The Russell Group, a UK-based university collaborative, recently published a new set of principle on AI created “to help universities ensure students and staff are ‘AI literate’ so they can capitalize on the opportunities technological breakthroughs provide for teaching and learning.” These principles recognize that mastering the use of generative AI is going to be essential for ourselves and, most importantly, for our students. Meeting our collective responsibility to those we teach means learning how to best integrate generative AI into our work and theirs.

These principles recognize both the risks and opportunities of generative AI and represent a commitment to helping staff and students become leaders in an increasingly AI-enabled world. With some minor modifications, the guiding principles are shared below:

  • Universities will support students and staff to become AI-literate.

  • Faculty and staff should be equipped to support students to use generative AI tools effectively and appropriately in their learning experience.

  • Universities will adapt teaching and assessment to incorporate the ethical use of generative AI and strive for equity in access and application of these tools.

  • Universities will ensure academic excellence, integrity and ethical conduct is upheld.

  • Universities will work collaboratively to share best practice as the technology and its application in education evolves.

How can we apply these principles in the classroom? A sample of suggestions below shows AI uses, roles, and pedagogical benefits and risks identified in research literature (adapted from (Mollick, E. & Mollick L., 2023):

AI use Role Pedagogical benefit Pedagogical risk
Mentor Provide feedback Frequent feedback improves learning outcomes. Feedback may contain errors
Tutor Direct instruction Personalized direct instruction Uneven knowledge base/confabulation
Coach Prompt metacognition Opportunities for reflection and regulation Risks of incorrect advice
Teammate Increase performance Provide alternate viewpoints Confabulation and errors
Student Receive explanations Improved comprehension Confabulation and argumentation
Simulator Deliberate practice Practicing applying knowledge aids transfer Inappropriate fidelity
Tool Accomplish tasks Improves the efficiency of task completion Outsourcing thinking rather than work

For additional strategies and to explore suggestions for teaching strategies that support academic integrity and AI use, see “ChatGPT in the Classroom” and the Teaching Center’s ChatGPT Resources for Faculty site.

It is important to note that the Teaching Center does not endorse or support the use of any AI detection tools, including Turnitin’s tool, due to high false positive rates, as well as potential equity issues caused by a higher percentages of false positives being attributed to non-native English speakers (Liang et al., 2023).

At the Teaching Center, we acknowledge both the potential benefits and the challenges of utilizing generative AI technologies to enhance our academic work, and especially to support our teaching and learning, across the entire Pitt community. As we explore the applications of generative AI to improve the quality of teaching, we also recognize it is imperative to uphold the principles of academic integrity and ethical conduct. We understand that each instructor will approach generative AI in their classroom according to their own knowledge, skill level and comfort with this innovative technology.

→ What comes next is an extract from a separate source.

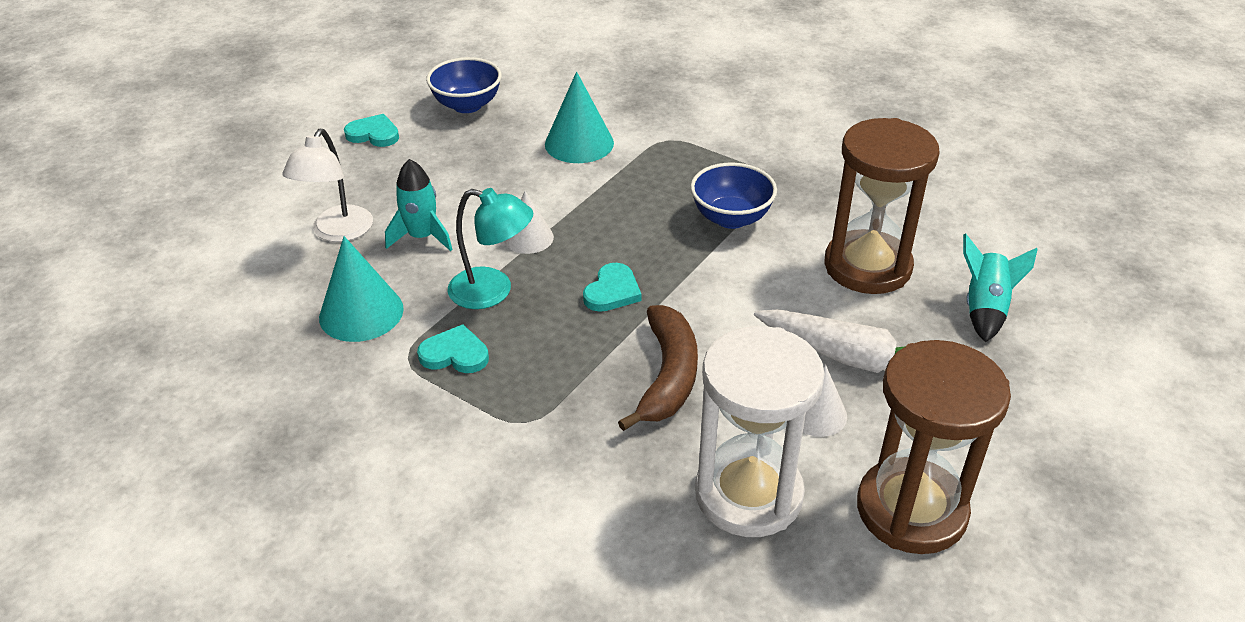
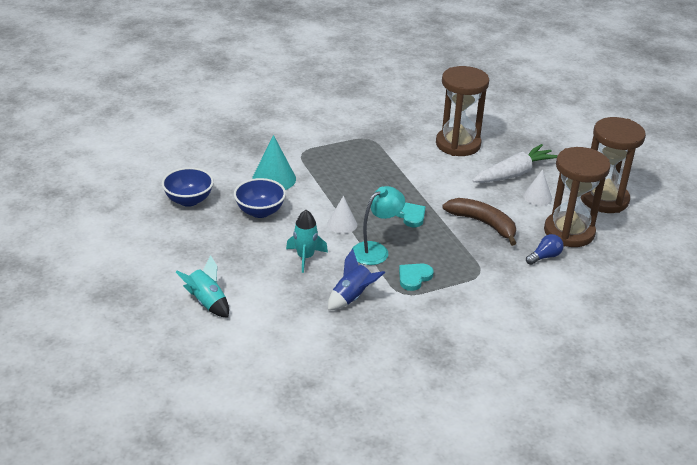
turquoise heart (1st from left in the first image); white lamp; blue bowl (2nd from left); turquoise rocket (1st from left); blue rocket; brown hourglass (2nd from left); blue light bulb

We encourage all faculty to make use of the Teaching Center Resource Page for Generative AI, and consider participating in future AI related workshops and events as you navigate this new terrain. In this way, we address both the risks and opportunities of generative AI and make a commitment to helping faculty, staff, and students become leaders in an increasingly AI-enabled world.

John G. Radzilowicz is interim director of teaching support at the University Center for Teaching and Learning, and co-chair of the ad hoc Committee on Generative AI for Research and Education under the auspices of the Office of the Provost and the Office of the Senior Vice Chancellor for Research.